The cast spent most evenings in July and August preparing for their debut, and by the time dress rehearsals came around, the group – in an area with a traditionally low participation in arts – was tight-knit and full of enthusiasm, excitement and passion.

“It’s a real, beautiful eclectic range of people aged between four and 85 in our production at the moment, of many different countries of origin, of many different body types and abilities,” Blakey said. “Everyone – and that’s the team, as well as the company – are leaping a barrier in order to be here in some way.”

He said the success of the project had come through “shared values and shared purpose” among people from a whole host of organisations across Doncaster.

“I think what’s really key to its success in this city is that spirit between those organisations wanting to work together on behalf of their members, which isn’t true of everywhere in my experience,” he said.

Dance rehearsal
The ages of the performers range from four to 85. Photograph: Ant Robling

Members of the cast were recruited through workshops, some of which involved going into organisations in Doncaster and the surrounding areas and pitching the idea to occasionally sceptical groups.

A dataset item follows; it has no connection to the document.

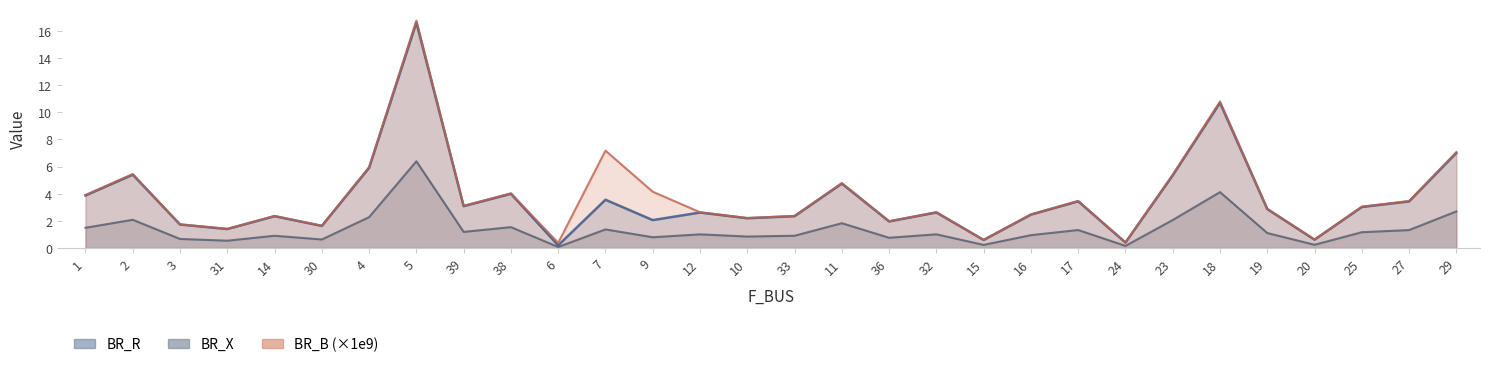

Between 27 and 6, which is larger?

27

Blakey said: “We designed a workshop programme, and then everyone who’s taken part regularly in the workshops is offered an opportunity to come and take a part in the show.”

The impact on the individuals involved has been enormous. “This has been something just unbelievable,” said Sandra Galloway, a 78-year-old retired nurse who put her name down on a whim after the show’s producers visited her befriending group.

“I came and I thought, ‘What am I letting myself in for?’ and that was one of the best days of my life,” said Galloway, who has an MBE for campaigning for the victims of CJD.

She added: “It’s made a real difference to me. I’m doing something out of context with what I’ve normally been doing. I’ve met some wonderful people and there are friendships that are going to last well after this show.”